We also use these feedback terms to gate applying torque at the ankles to stabilize the robot. This has to be done whether or not it's walking.
Parameters
You may have wondered why some numbers are written like the 4.10~10
above. The ~
syntax in throbol marks an adjustable parameter, here with a range of [-10 .. 10]. There's no theoretical reason for this feedback coefficient to be 4.1, it's just a number that seems to work. 4.0 would work about the same. 3.0 would probably work, but the robot would be a bit more wobbly. 1.0 may not be enough to keep is upright. 10.0 might cause violent feedback oscillation in the ankles. In robotics, most numbers are like this, so the language is designed to make it easy to adjust them. In the throbol editor, you can hover over a number market with ~range
and shift-drag the mouse to change it and see the simulation results change interactively. It also works on live hardware within the limits of causality. Meaning: in simulation mode it reruns the whole simulation from the beginning when you change a parameter, but in live hardware mode it only changes it for the rest of the run.

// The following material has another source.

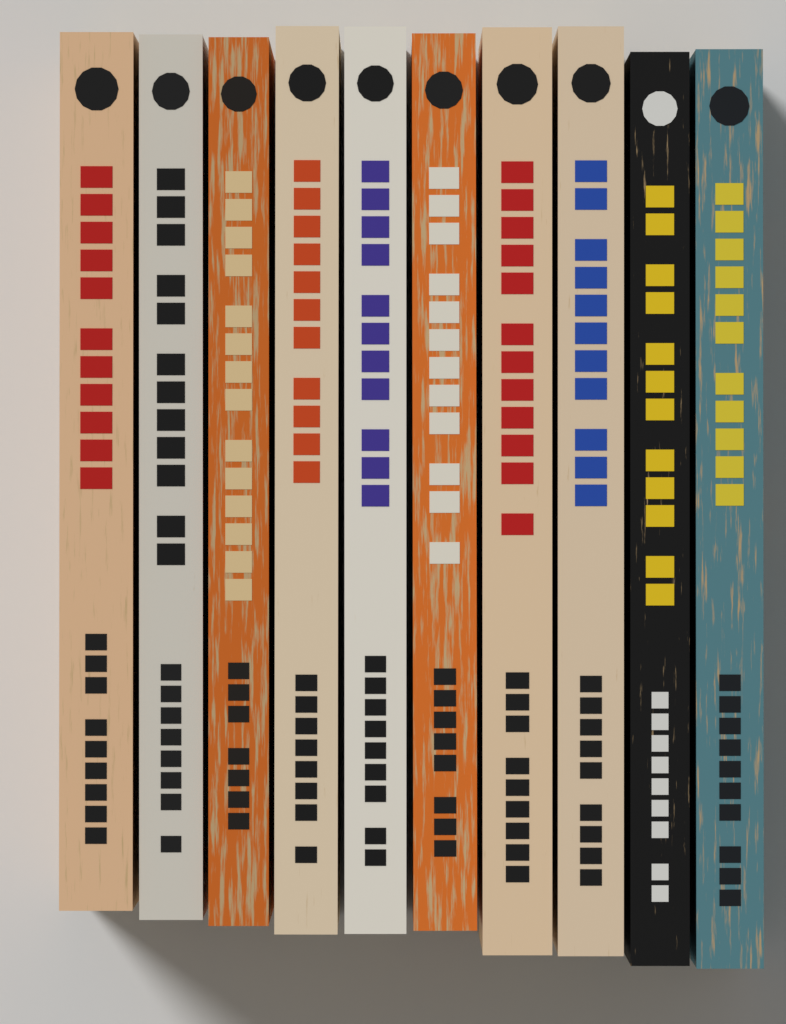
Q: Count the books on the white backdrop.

There are also some numerical optimization tools to automatically tune parameters based on a fitness function. See the article Optimization in Throbol for more about this.
Multiple Timelines
One of the key tools in working with feedback loops is comparing the results with slightly different initial conditions or perturbations. You want the robot to follow the trajectory despite some noise in the actuators, irregular ground, wind, etc. So it's useful to look at the variation across a range of disturbances. There are several tools for analyzing this, but the most intuitive is a rendering that superimposes 10 instances of the robot from different timelines:
Experimentation
The best way to build intuition for robot walking is to experiment. Change parameters and see how things get worse or better. If you have a wasm+webgpu capable browser, you can try it directly in the browser or download the desktop version and run it. It has humanoid_walking.tb
as one of the example projects.
Here's my wish list for how the walking should be better:
- It swings its arms side-to-side too much, which looks dorky.
- There's some oscillation in the joint feedback loops. You can see it in the bot.ankle-y-right graph above.
- It takes small steps. It should walk faster.
- The walking speed feedback is weak.
- The direction control code is primitive. It should be able to follow a heading.